Apesar de disputa não ser o mesmo que ausência de vínculo! Conflitos fazem parte da vida entre irmãos. Lutar por espaço, argumentar, defender o que é seu — tudo isso é esperado e saudável. O que pede atenção não é a briga pontual, mas quando o convívio se torna apenas tensão. Quando não há espaço para nenhum tipo de experiência agradável juntos. Quando a presença do outro é vivida como ameaça constante. É aqui que o adulto ganha um papel essencial. Não como juiz, nem como animador profissional do brincar. Mas como organizador do ambiente.
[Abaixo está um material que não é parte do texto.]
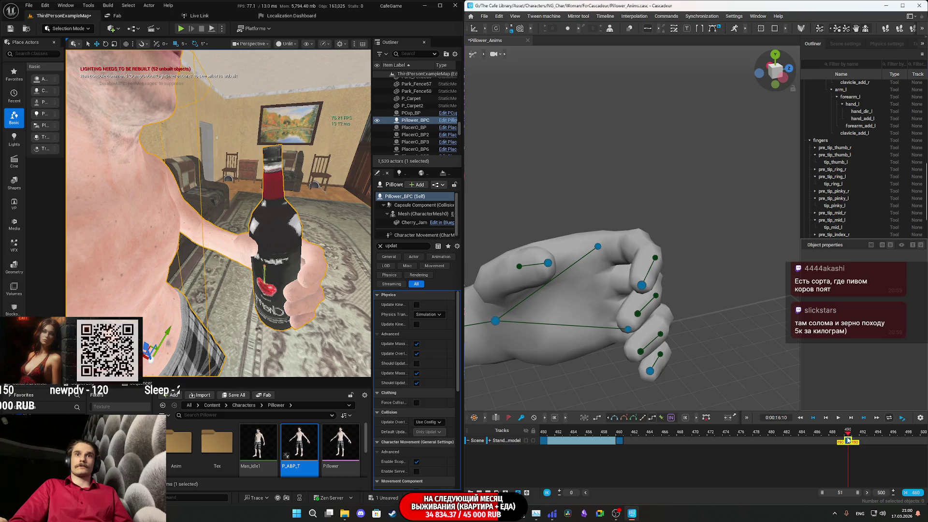
pyautogui.keyDown('shift'); pyautogui.click(848, 440); pyautogui.keyUp('shift')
Quando a conexão entre irmãos ainda não acontece sozinha, ela pode — e muitas vezes precisa — ser ensinada. Criada em pequenas doses. (Afinal, nem toda brincadeira precisa ser compartilhada. O brincar individual também organiza, acalma e estrutura. Separar, às vezes, não é fracasso na convivência — é cuidado com os limites de cada um.) O adulto que entende isso, na hora certa, media com intenção. Ele protagoniza o início de experiências possíveis de encontro: atividades que respeitem as diferenças de idade, brincadeiras em que cada um tenha um lugar real. Momentos curtos, claros, com começo, meio e fim. Não para forçar amizade. Mas para apresentar caminhos.
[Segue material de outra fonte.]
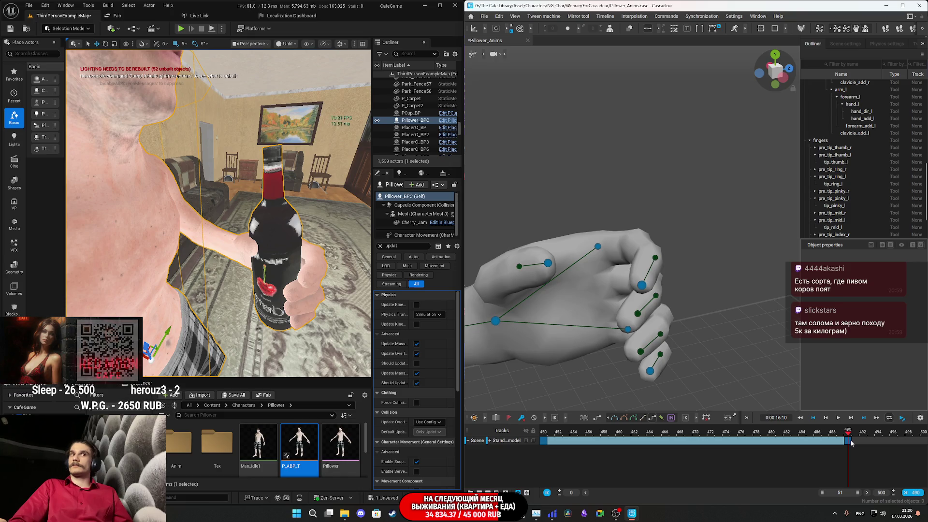
pyautogui.click(836, 435)
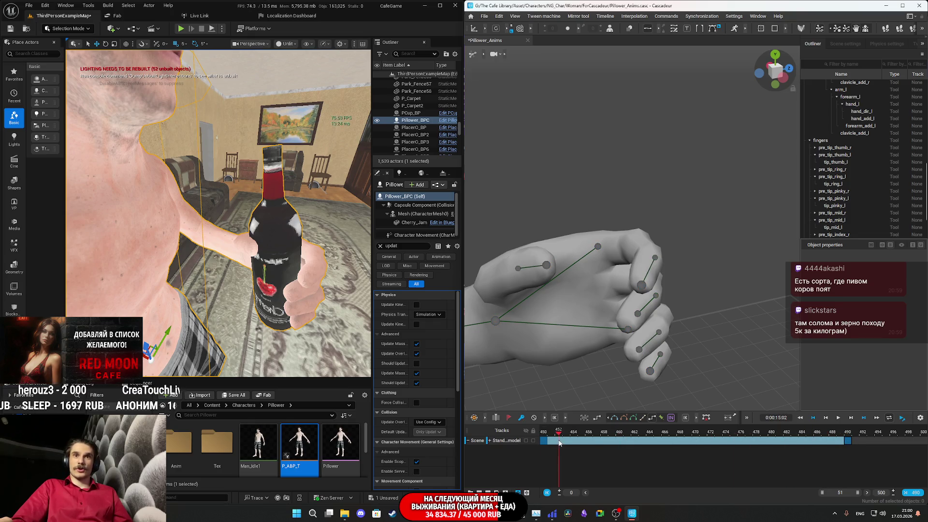
pyautogui.click(847, 440)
Aos poucos, as crianças aprendem algo precioso: que é possível existir juntas sem serem iguais. Que não precisam disputar o tempo todo. Que podem construir algo em comum, mesmo partindo de lugares diferentes. Essa aprendizagem não transforma irmãos em melhores amigos ideais. Mas pode transformá-los em algo talvez ainda mais importante: pessoas capazes de conviver, negociar, reconhecer limites e criar pequenas alianças no cotidiano. (E isso reorganiza não só a casa — reorganiza a experiência emocional das crianças. Elas passam a ter referências internas de convivência possível, de conflito que não destroi, de diferença que não afasta.)

Talvez o alívio esteja justamente aí: não na fantasia de irmãos perfeitos, mas na certeza de que uma outra dinâmica é possível. Mais organizada. Mais habitável. Mais real.

Oh! Quão bom e quão suave é que os irmãos vivam em união. (Salmo 133.1)

 

Débora Vieira é psicóloga parental e editora da Rede Mãos Dadas.